In March 2021, Ramirez was accused of taking vials of fentanyl and hydromorphone from an automated dispensing cabinet at the Menorah Medical Center in Overland Park. He would then replace the contents with an alternate liquid and put them back in the cabinet.
This case is being investigated by the Drug Enforcement Administration and the Food and Drug Administration – Office of Criminal Investigations. The case is being prosecuted by Assistant U.S. Attorneys Faiza Alhambra and Trent Krug.
Fentanyl and Hydromorphone are controlled substances and are considered high risk for addiction and dependence.
Some signs to watch for if a nurse is stealing drugs
One sign to look for is if a nurse is always requesting to work overtime.
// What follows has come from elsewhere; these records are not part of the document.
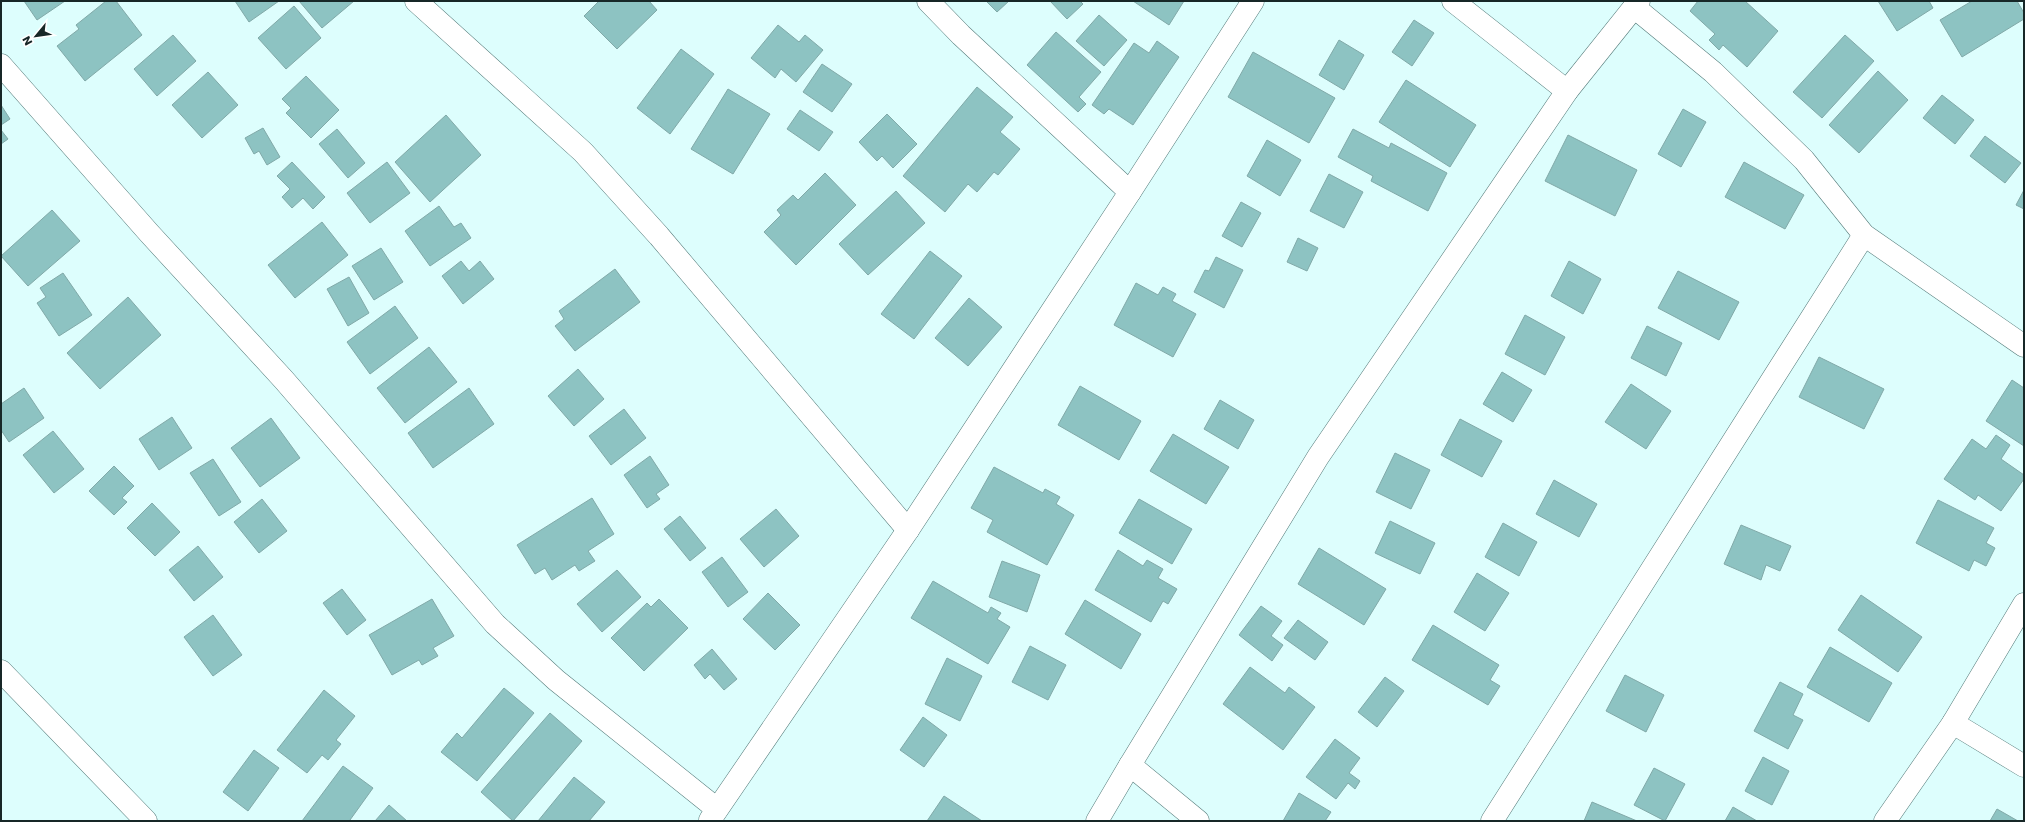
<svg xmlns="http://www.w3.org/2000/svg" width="2025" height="822" font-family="Poppins,sans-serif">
<rect width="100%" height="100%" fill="#ddfefd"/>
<g fill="#8dc3c2" stroke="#81a9a8">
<path d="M24,1H65L37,20Z"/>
<path d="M106,1H116L142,35L85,81L57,46L79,29L76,25Z"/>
<path d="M235,1H279L249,22Z"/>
<path d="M299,1H354L322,28Z"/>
<path d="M599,1H649L657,10L617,49L584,16Z"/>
<path d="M986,1H1009L997,12Z"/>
<path d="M1050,1H1080L1083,4L1067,19Z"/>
<path d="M1133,1H1184L1169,25Z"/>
<path d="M1698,1H1745L1778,31L1747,67L1723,45L1719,50L1709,40L1715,34L1690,11Z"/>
<path d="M1878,1H1929L1933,8L1897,31Z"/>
<path d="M1972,1H2017L2024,13V19L1962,57L1940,20Z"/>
<path d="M294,6L321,38L286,69L258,38Z"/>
<path d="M1099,15L1127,40L1104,66L1076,41Z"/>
<path d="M1414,20L1434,33L1412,66L1392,52Z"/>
<path d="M778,25L799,42L805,35L823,50L796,82L781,69L775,78L751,58Z"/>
<path d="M1056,32L1101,72L1079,97L1086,104L1078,112L1027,65Z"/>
<path d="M173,35L196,61L157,96L134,69Z"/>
<path d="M1845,35L1874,61L1822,118L1793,92Z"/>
<path d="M1339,40L1364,55L1344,90L1319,75Z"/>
<path d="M1157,41L1179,57L1133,125L1109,109L1104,114L1092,105L1134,43L1149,53Z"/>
<path d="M681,49L714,74L670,134L637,108Z"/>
<path d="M1253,52L1335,98L1309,143L1228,97Z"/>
<path d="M822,64L852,84L832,112L803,92Z"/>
<path d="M1878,71L1908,100L1859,153L1829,125Z"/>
<path d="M208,72L238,105L202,138L172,105Z"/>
<path d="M306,76L339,110L311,138L286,113L291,108L282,99Z"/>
<path d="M1406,80L1476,125L1450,167L1379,122Z"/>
<path d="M977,87L1013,117L1000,132L1020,149L998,175L994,172L977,192L968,184L945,212L903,176Z"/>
<path d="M728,89L770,114L733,174L691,149Z"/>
<path d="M1942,95L1974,120L1955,144L1923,118Z"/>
<path d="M1,105L10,119L1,125Z"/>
<path d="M1683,109L1706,122L1681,167L1658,154Z"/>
<path d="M800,110L833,132L819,151L787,129Z"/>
<path d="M887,114L917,144L893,168L882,156L877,161L859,142Z"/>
<path d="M446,115L481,155L430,202L395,162Z"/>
<path d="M263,128L280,157L267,165L259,151L254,154L245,138Z"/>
<path d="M337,129L365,163L348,178L319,144Z"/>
<path d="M1353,129L1389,148L1391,143L1447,173L1428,211L1371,181L1373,176L1338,157Z"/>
<path d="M1,130L8,139L1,144Z"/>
<path d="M1568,135L1637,170L1615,216L1545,181Z"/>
<path d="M1985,136L2021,163L2005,183L1970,156Z"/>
<path d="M1267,140L1301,160L1280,196L1247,176Z"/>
<path d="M292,162L325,197L313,209L303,198L292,208L282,197L290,189L277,176Z"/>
<path d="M387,162L410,193L370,223L347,193Z"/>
<path d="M1744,162L1804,195L1785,229L1725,197Z"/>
<path d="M825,173L856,205L796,265L764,232L781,215L777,210L793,195L798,200Z"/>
<path d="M1329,174L1363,192L1344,228L1310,211Z"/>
<path d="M2024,190V209L2016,205Z"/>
<path d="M896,191L925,223L868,275L839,244Z"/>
<path d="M1241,202L1261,213L1242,247L1222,236Z"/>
<path d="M439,206L454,227L461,223L471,238L430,266L405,231Z"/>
<path d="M52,210L80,241L28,286L1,256Z"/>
<path d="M322,222L348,255L295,298L268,265Z"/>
<path d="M1298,238L1318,248L1307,271L1287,262Z"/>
<path d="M381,248L403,282L374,300L352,266Z"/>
<path d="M930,251L962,276L914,339L881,314Z"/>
<path d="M1216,257L1243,270L1224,308L1194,292L1205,270L1209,271Z"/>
<path d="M461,261L469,271L480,261L494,279L463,304L442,276Z"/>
<path d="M1569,261L1601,279L1583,314L1551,296Z"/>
<path d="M615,269L640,302L575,351L555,326L564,319L559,311Z"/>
<path d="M1678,271L1739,302L1719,340L1658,308Z"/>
<path d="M63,273L92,315L59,336L37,303L46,297L40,288Z"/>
<path d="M349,277L369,313L348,326L327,289Z"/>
<path d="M1136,283L1158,295L1163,287L1176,294L1172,301L1196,314L1173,357L1114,325Z"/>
<path d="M128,297L161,335L100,389L67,353Z"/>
<path d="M969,298L1002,327L968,366L935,338Z"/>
<path d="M395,306L418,338L370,374L347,342Z"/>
<path d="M1525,315L1565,337L1545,375L1505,354Z"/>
<path d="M1647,326L1682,343L1666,376L1631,358Z"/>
<path d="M429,347L457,382L405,423L377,388Z"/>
<path d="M1819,357L1884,389L1864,429L1799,397Z"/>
<path d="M578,369L604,399L574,426L548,396Z"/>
<path d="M1502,372L1532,390L1513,422L1483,404Z"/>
<path d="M2012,380L2024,388V446L1986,421Z"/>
<path d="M1631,384L1671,411L1646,449L1605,422Z"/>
<path d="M1080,386L1141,421L1119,460L1058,425Z"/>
<path d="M24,388L44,418L9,442L1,430V404Z"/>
<path d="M469,388L494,424L433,468L408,433Z"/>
<path d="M1220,400L1254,420L1238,449L1204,429Z"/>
<path d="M624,409L646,438L611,465L589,436Z"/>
<path d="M172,417L192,448L159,470L139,439Z"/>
<path d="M271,418L300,458L260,487L231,448Z"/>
<path d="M1460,419L1502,441L1482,477L1441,455Z"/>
<path d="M53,431L84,469L54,493L23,455Z"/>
<path d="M1173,434L1229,467L1206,504L1150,471Z"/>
<path d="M1996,435L2010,445L2001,459L2024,475V479L2001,511L1978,495L1975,500L1944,479L1972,439L1986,449Z"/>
<path d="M1395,453L1430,470L1411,509L1376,492Z"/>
<path d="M650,456L669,485L656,494L660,499L647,508L624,475Z"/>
<path d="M213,459L241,502L219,516L190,473Z"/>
<path d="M114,466L134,486L122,498L127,502L114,515L89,491Z"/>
<path d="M994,467L1043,493L1045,489L1060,497L1056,504L1074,515L1047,565L987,532L993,520L971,508Z"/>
<path d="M1554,480L1597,504L1579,537L1536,514Z"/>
<path d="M592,498L614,534L588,551L595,561L579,571L575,565L552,580L545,568L535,574L517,545Z"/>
<path d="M262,499L287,531L259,553L234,522Z"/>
<path d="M1139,499L1192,529L1172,564L1119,533Z"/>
<path d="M1938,500L1994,528L1986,543L1995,548L1986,566L1974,560L1969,571L1916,543Z"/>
<path d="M152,503L180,532L155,556L127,528Z"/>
<path d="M776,509L799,536L764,567L740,539Z"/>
<path d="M680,516L706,548L690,561L664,529Z"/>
<path d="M1390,521L1435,543L1420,574L1375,553Z"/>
<path d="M1503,523L1537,542L1519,576L1485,557Z"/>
<path d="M1741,525L1791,546L1780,571L1766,565L1761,580L1724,564Z"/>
<path d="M198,546L223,577L194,601L169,570Z"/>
<path d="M1319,548L1386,589L1364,625L1298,584Z"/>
<path d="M1118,550L1143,566L1147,560L1163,569L1158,578L1177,589L1168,604L1163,601L1151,622L1095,590Z"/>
<path d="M722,557L748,592L728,607L702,572Z"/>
<path d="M1002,561L1040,575L1027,612L989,597Z"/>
<path d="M617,570L641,597L602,632L577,604Z"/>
<path d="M1477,573L1509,593L1485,631L1454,612Z"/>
<path d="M933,581L988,613L991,607L1001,613L997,619L1010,627L988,664L911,618Z"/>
<path d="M342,589L366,620L347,635L323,603Z"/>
<path d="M768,593L800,625L775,650L743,619Z"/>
<path d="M1861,595L1922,637L1898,672L1838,630Z"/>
<path d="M432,599L454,636L433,648L438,656L422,665L419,660L392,675L369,635Z"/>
<path d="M659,599L688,628L644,671L611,638L647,603L651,607Z"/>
<path d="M1085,600L1141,634L1121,669L1065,634Z"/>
<path d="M1261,606L1282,621L1271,636L1283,645L1272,661L1239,635Z"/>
<path d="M213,615L242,655L213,676L184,637Z"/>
<path d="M1298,620L1328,642L1315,660L1284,638Z"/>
<path d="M1433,625L1499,665L1490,680L1500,686L1488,705L1412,660Z"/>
<path d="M1030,646L1066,665L1048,700L1012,682Z"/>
<path d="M1830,647L1892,683L1869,722L1807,687Z"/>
<path d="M712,649L737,679L724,690L710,674L705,679L694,665Z"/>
<path d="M947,658L982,676L960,721L925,704Z"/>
<path d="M1250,667L1285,693L1289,687L1315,707L1283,750L1223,704Z"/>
<path d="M1625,675L1664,695L1646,732L1606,711Z"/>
<path d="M1385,677L1404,691L1377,727L1358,712Z"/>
<path d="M1780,682L1803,694L1793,715L1803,720L1788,749L1754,731Z"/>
<path d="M504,688L534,713L477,781L441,752L457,733L462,738Z"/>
<path d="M324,690L355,716L336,740L341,744L328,760L322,755L307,773L277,750Z"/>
<path d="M550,713L582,741L513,821L481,792Z"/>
<path d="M923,717L947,735L924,767L900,750Z"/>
<path d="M1335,739L1360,758L1349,773L1360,781L1355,789L1348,783L1336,799L1306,777Z"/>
<path d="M254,750L279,768L248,811L223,792Z"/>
<path d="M1763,757L1789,771L1772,805L1745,791Z"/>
<path d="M343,766L373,788L350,820L352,821H302Z"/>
<path d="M1654,768L1685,784L1665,821L1634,805Z"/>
<path d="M574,777L605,802L589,821H538Z"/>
<path d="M1299,793L1331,812L1325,821H1283Z"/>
<path d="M944,796L982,821H927Z"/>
<path d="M1592,802L1637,821H1584Z"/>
<path d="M389,805L407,821H375Z"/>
<path d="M1733,807L1757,821H1725Z"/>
<path d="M1997,809L2018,821H1990Z"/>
</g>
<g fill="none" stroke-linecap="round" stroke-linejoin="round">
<defs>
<g id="minor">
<path d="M416,1L583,152L659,236L908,530"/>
<path d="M928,1L961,35L1130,192"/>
<path d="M1453,1L1567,91"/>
<path d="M1634,7L1713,72L1804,160L1864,235L2024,346"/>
<path d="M1,65L149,233L284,380L495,624L556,680L717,809"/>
<path d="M1,671L146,821"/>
<path d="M1953,723L2024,766"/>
<path d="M1130,765L1198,821"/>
<path d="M710,820L908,530L1130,192L1253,1"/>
<path d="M1097,821L1130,765L1318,457L1567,91L1639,1"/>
<path d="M1492,821L1864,235"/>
<path d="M1885,821L1953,723L2024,604"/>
</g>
</defs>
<use href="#minor" stroke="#547a79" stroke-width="23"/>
<use href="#minor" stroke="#fff" stroke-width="22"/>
</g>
<rect width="2025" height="822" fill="none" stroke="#172727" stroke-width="4"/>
<g transform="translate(36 36) rotate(241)" stroke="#ffffff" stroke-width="3" paint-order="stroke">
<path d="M0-3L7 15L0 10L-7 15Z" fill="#172727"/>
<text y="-6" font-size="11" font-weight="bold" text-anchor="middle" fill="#172727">N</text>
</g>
</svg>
This could mean there is some unknown behavior involving prescription drug theft. Other signs a nurse may be stealing drugs from medical supplies might include coming into work on a day off schedule, discovering vials that are missing, errors in charts and patient records, paying extra attention to patients on opioids, or volunteering to count narcotics.
What are the consequences if you're caught?
The consequences are negative. According to the American Nurses Association, it estimates that Substance abuse among nurses has far-reaching negative consequences. The American Nurses Association estimates:
[T]hat 6-8 % of nurses use alcohol or drugs to an extent that impairs their professional performance. Nurses with an untreated addiction can jeopardize patient safety because of impaired judgment, slower reaction time, patient neglect, and increased mistakes and errors.2 Cases of drug diversion, where drugs prescribed to a patient are stolen by a healthcare worker for their own personal use, pose additional risks to patients. According to the Centers for Disease Control and Prevention, as many as 30,000 people may have been exposed to hepatitis C over a 14-year period by infected nurses and other hospital employees using stolen narcotics that were intended for patients.